_Record set_
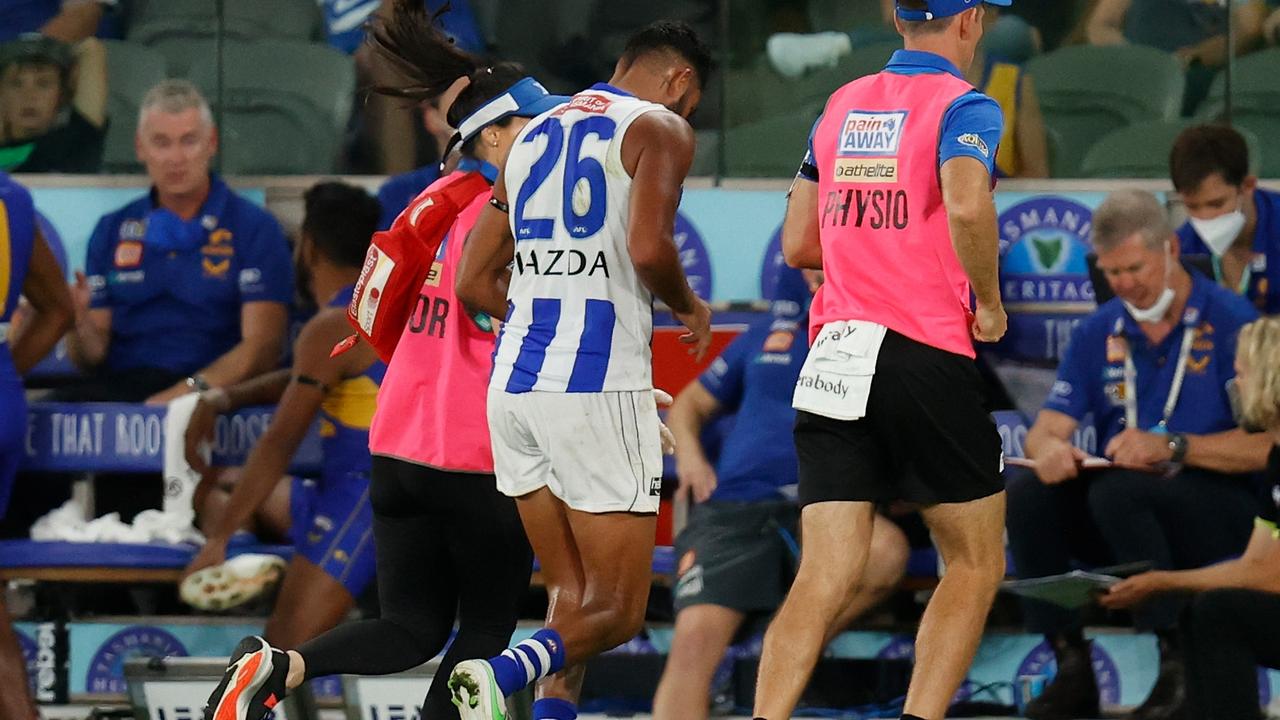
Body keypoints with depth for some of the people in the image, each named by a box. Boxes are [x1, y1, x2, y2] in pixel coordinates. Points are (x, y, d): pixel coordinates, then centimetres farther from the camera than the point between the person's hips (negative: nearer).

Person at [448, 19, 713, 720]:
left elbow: (474, 282, 19)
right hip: (599, 388, -7)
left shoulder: (534, 133, 21)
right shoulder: (662, 129, 1)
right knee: (616, 611, -2)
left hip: (513, 385, 7)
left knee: (571, 597, 16)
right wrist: (688, 307, 4)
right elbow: (648, 249, -16)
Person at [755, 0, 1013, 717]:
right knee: (977, 564, 11)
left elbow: (798, 246, 18)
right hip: (928, 359, -5)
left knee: (826, 578, -1)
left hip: (834, 358, 5)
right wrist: (989, 304, -10)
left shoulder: (841, 106, 15)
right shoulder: (963, 105, -5)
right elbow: (967, 205, -25)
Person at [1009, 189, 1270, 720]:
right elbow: (1047, 428, 5)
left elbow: (1264, 447, -14)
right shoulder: (1099, 332, 10)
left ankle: (1180, 668, -25)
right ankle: (1072, 669, -16)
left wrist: (1172, 448, -27)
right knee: (1026, 493, -20)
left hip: (1223, 511, -5)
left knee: (1117, 491, -34)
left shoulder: (1231, 322, -7)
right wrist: (1049, 447, -21)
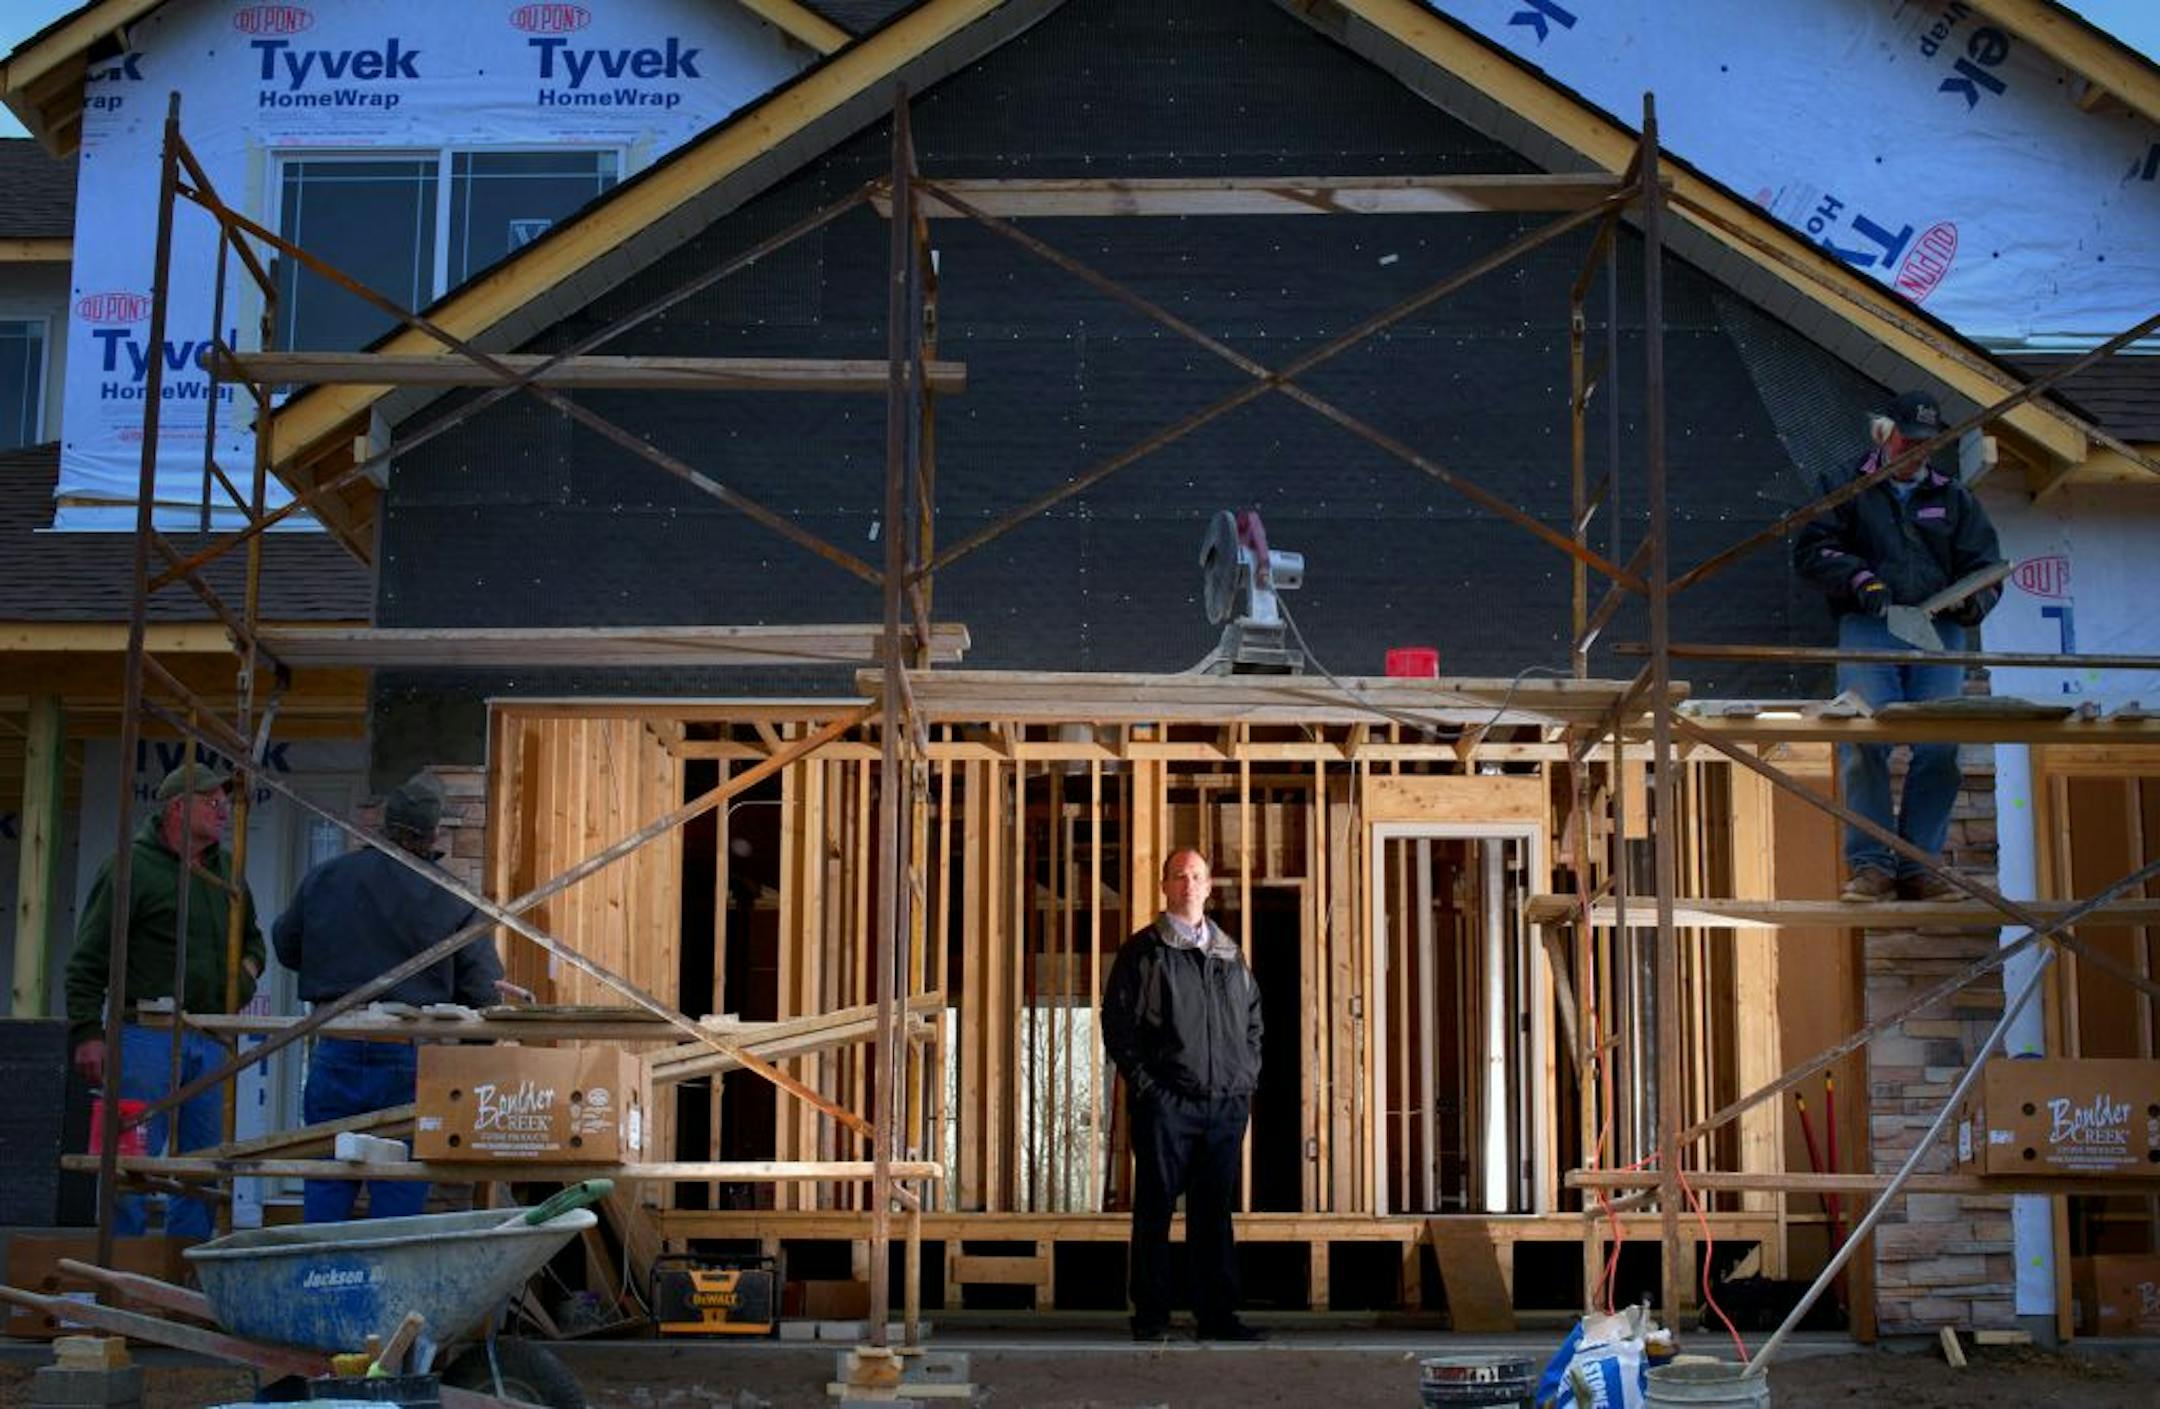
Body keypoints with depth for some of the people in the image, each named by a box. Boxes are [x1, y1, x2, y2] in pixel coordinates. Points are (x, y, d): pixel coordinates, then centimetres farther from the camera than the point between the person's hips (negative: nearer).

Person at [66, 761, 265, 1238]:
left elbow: (251, 936, 34)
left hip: (209, 1039, 7)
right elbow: (87, 960, -7)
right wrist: (87, 1033, -14)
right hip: (147, 1034, -7)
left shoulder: (225, 870, 17)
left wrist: (249, 966, 11)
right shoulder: (131, 867, -5)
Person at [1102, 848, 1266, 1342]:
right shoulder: (1143, 951, 1)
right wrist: (1144, 1083, -10)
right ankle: (1151, 1315, 6)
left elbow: (1253, 1019, 23)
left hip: (1226, 1103, 4)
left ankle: (1217, 1314, 12)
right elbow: (1117, 1023, -3)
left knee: (1215, 1210, 7)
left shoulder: (1230, 955, 16)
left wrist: (1248, 1076, 10)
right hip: (1166, 1102, -4)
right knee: (1155, 1208, 0)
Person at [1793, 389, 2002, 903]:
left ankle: (1918, 867, -3)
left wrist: (1973, 601, -3)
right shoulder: (1848, 490, 16)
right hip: (1868, 628, -3)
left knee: (1940, 747, -9)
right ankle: (1869, 865, -15)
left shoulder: (1954, 498, 24)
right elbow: (1812, 548, 6)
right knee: (1864, 740, -18)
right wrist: (1860, 579, -11)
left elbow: (1985, 566, 20)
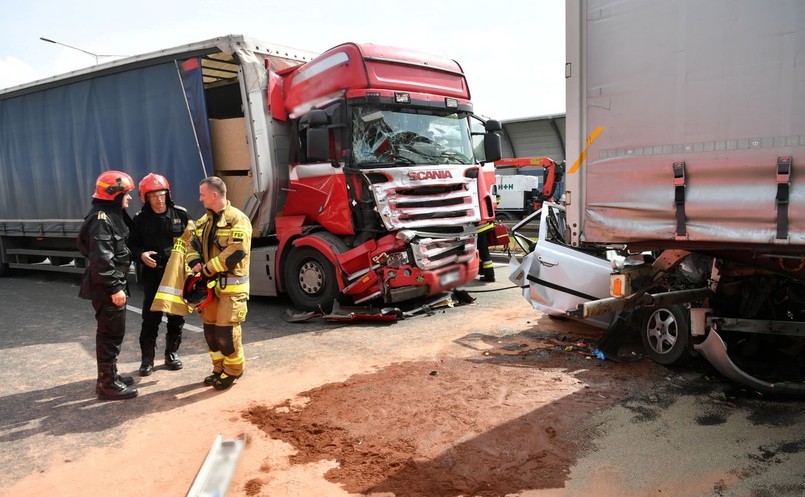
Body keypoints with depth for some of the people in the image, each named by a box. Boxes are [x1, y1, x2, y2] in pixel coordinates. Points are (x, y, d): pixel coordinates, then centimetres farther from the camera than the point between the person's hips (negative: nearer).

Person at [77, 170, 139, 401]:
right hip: (106, 288, -10)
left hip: (111, 285, 10)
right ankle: (107, 384, 6)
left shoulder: (112, 215, 15)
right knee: (111, 333, -3)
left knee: (110, 332, 18)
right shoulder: (101, 219, -18)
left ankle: (109, 376, 30)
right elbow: (101, 259, -25)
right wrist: (114, 287, -25)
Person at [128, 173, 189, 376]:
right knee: (150, 317, 1)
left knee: (176, 316, 10)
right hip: (152, 275, -1)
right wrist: (141, 255, -16)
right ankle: (147, 358, 14)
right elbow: (132, 245, 4)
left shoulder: (181, 214, 0)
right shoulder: (140, 219, 0)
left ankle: (172, 353, 27)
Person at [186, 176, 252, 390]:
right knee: (210, 327, 13)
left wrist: (208, 269, -17)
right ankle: (220, 368, 28)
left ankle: (233, 370, 12)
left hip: (231, 285, -8)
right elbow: (194, 246, 17)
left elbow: (236, 252, -22)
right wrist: (195, 263, -6)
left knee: (226, 329, -6)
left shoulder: (237, 219, -13)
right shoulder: (204, 221, 14)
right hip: (210, 284, 8)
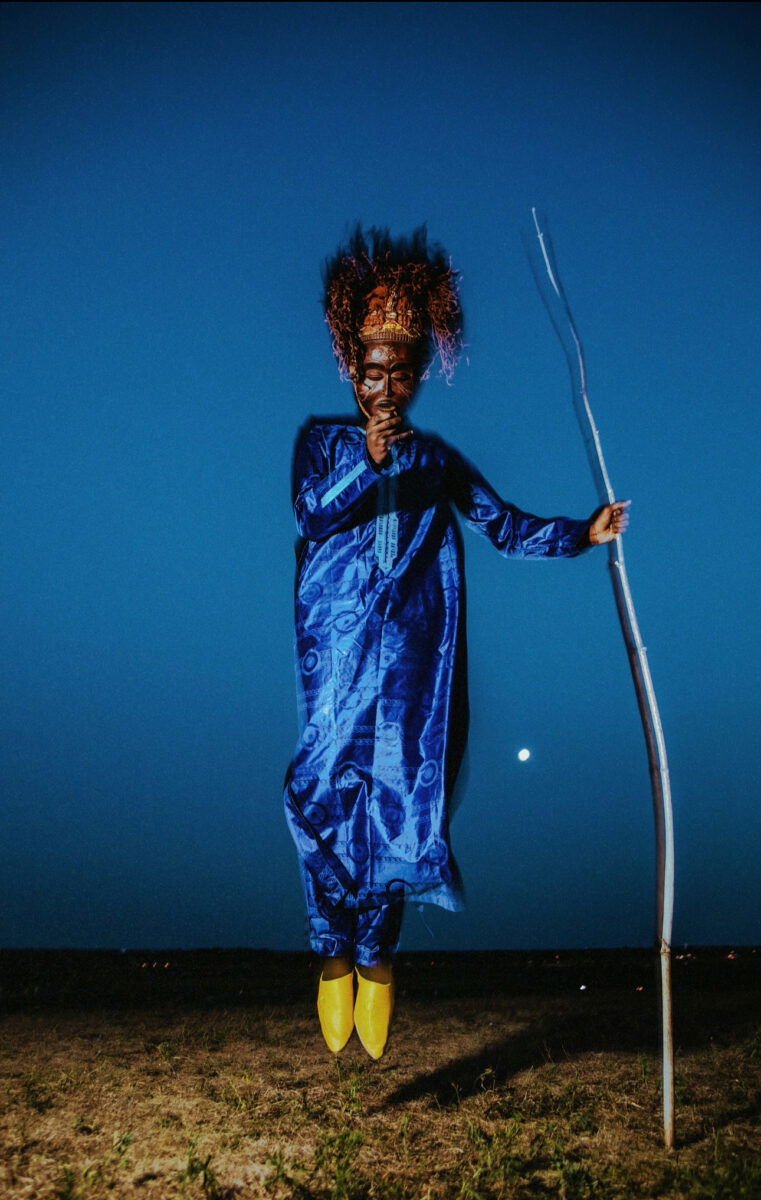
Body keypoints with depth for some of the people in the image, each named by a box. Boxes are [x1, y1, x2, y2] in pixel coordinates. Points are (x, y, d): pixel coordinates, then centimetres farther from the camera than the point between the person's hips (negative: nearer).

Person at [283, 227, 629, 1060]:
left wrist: (583, 533, -2)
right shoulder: (323, 441, 10)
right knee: (329, 794, -3)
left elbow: (507, 527, 8)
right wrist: (369, 460, -15)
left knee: (398, 797, 0)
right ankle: (333, 954, 15)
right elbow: (311, 514, -7)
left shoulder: (437, 459, 14)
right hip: (336, 649, -1)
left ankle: (377, 958, 18)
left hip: (411, 654, 1)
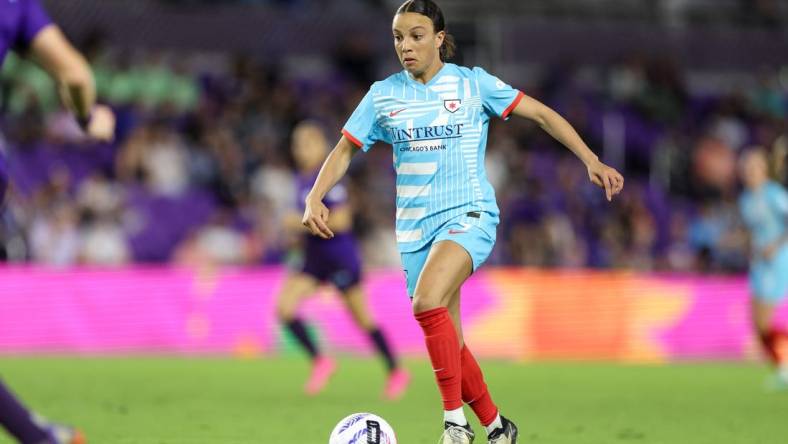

_To do_
Format every line of the listing as a JSON list of strings, one string per line, skipping blank lines and leaving out the picture lines.

_Output_
[
  "Body keypoints with depth for some of the people in the image, each named by a box. Boxes are [x1, y1, x2, y2] in pixel coordinates. Points are (x, y, d): pixel coordinates, then centimetres farther from the camera than the point between the person's hips (negative: nearer).",
  "Person at [448, 19, 713, 720]:",
  "left elbow: (474, 282, 19)",
  "right hip: (599, 388, -7)",
  "left shoulder: (534, 133, 21)",
  "right shoulder: (662, 129, 1)",
  "right knee: (616, 611, -2)",
  "left hip: (513, 385, 7)",
  "left knee: (571, 597, 16)",
  "right wrist: (688, 307, 4)",
  "right elbow: (648, 249, -16)",
  "Person at [755, 0, 1013, 717]:",
  "right knee: (977, 564, 11)",
  "left elbow: (798, 246, 18)",
  "right hip: (928, 359, -5)",
  "left knee: (826, 578, -1)",
  "left hip: (834, 358, 5)",
  "right wrist: (989, 304, -10)",
  "left shoulder: (841, 106, 15)",
  "right shoulder: (963, 105, -5)",
  "right elbow: (967, 205, -25)",
  "Person at [1009, 189, 1270, 720]:",
  "right elbow: (1047, 428, 5)",
  "left elbow: (1264, 447, -14)",
  "right shoulder: (1099, 332, 10)",
  "left ankle: (1180, 668, -25)",
  "right ankle: (1072, 669, -16)",
  "left wrist: (1172, 448, -27)",
  "right knee: (1026, 493, -20)",
  "left hip: (1223, 511, -5)",
  "left knee: (1117, 491, -34)",
  "left shoulder: (1231, 322, -7)",
  "right wrist: (1049, 447, -21)",
  "Body keypoints with depth for some of the people in the image, each named by a box. Boxes are [x1, y1, x2, y2] in pixel coordinates. Points are (x, y, d): pixel coordinates, then centimetres farther from the camera than the point between the person's hips (negative: nearer).",
  "Person at [66, 761, 265, 1238]:",
  "left elbow: (251, 936, 34)",
  "left hip: (209, 1039, 7)",
  "right elbow: (87, 960, -7)",
  "right wrist: (87, 1033, -14)",
  "right hip: (147, 1034, -7)",
  "left shoulder: (225, 870, 17)",
  "left wrist: (249, 966, 11)",
  "right shoulder: (131, 867, -5)",
  "Person at [1102, 848, 1266, 1342]:",
  "right shoulder: (1143, 951, 1)",
  "right wrist: (1144, 1083, -10)",
  "right ankle: (1151, 1315, 6)",
  "left elbow: (1253, 1019, 23)",
  "left hip: (1226, 1103, 4)",
  "left ankle: (1217, 1314, 12)",
  "right elbow: (1117, 1023, -3)",
  "left knee: (1215, 1210, 7)",
  "left shoulder: (1230, 955, 16)",
  "left wrist: (1248, 1076, 10)",
  "right hip: (1166, 1102, -4)",
  "right knee: (1155, 1208, 0)",
  "Person at [1793, 389, 2002, 903]:",
  "left ankle: (1918, 867, -3)",
  "left wrist: (1973, 601, -3)",
  "right shoulder: (1848, 490, 16)",
  "right hip: (1868, 628, -3)",
  "left knee: (1940, 747, -9)",
  "right ankle: (1869, 865, -15)",
  "left shoulder: (1954, 498, 24)",
  "right elbow: (1812, 548, 6)",
  "right knee: (1864, 740, -18)",
  "right wrist: (1860, 579, -11)",
  "left elbow: (1985, 566, 20)",
  "Body keypoints with depth for some of the people in the image, each named by a box. Boxes are [x1, y1, x2, y2] in pixel coordinates. Points are (x, y, d): pixel coordinates, then centimetres farther from the camera than the point between the person's hips (negative: nearer).",
  "Person at [77, 170, 139, 401]:",
  "right hip: (106, 288, -10)",
  "left hip: (111, 285, 10)",
  "right ankle: (107, 384, 6)",
  "left shoulder: (112, 215, 15)",
  "right knee: (111, 333, -3)",
  "left knee: (110, 332, 18)",
  "right shoulder: (101, 219, -18)",
  "left ankle: (109, 376, 30)",
  "right elbow: (101, 259, -25)",
  "right wrist: (114, 287, -25)",
  "Person at [128, 173, 189, 376]:",
  "right knee: (150, 317, 1)",
  "left knee: (176, 316, 10)",
  "right hip: (152, 275, -1)",
  "right wrist: (141, 255, -16)",
  "right ankle: (147, 358, 14)",
  "right elbow: (132, 245, 4)",
  "left shoulder: (181, 214, 0)",
  "right shoulder: (140, 219, 0)",
  "left ankle: (172, 353, 27)",
  "Person at [186, 176, 252, 390]:",
  "right knee: (210, 327, 13)",
  "left wrist: (208, 269, -17)",
  "right ankle: (220, 368, 28)",
  "left ankle: (233, 370, 12)",
  "left hip: (231, 285, -8)",
  "right elbow: (194, 246, 17)",
  "left elbow: (236, 252, -22)",
  "right wrist: (195, 263, -6)",
  "left knee: (226, 329, -6)",
  "left shoulder: (237, 219, -13)",
  "right shoulder: (204, 221, 14)",
  "right hip: (210, 284, 8)",
  "Body keypoints with depth for some of the people in the image, each named by a box. Boxes are [x1, y1, x2, y2] in pixel coordinates. Points are (x, y, d): pixel coordinates, then centimetres farther from the camera than the point between the person's hips (negative: nearer).",
  "Person at [283, 227, 629, 1060]:",
  "left wrist: (583, 533, -2)",
  "right shoulder: (323, 441, 10)",
  "right knee: (329, 794, -3)",
  "left elbow: (507, 527, 8)",
  "right wrist: (369, 460, -15)",
  "left knee: (398, 797, 0)",
  "right ankle: (333, 954, 15)",
  "right elbow: (311, 514, -7)",
  "left shoulder: (437, 459, 14)",
  "right hip: (336, 649, -1)",
  "left ankle: (377, 958, 18)",
  "left hip: (411, 654, 1)"
]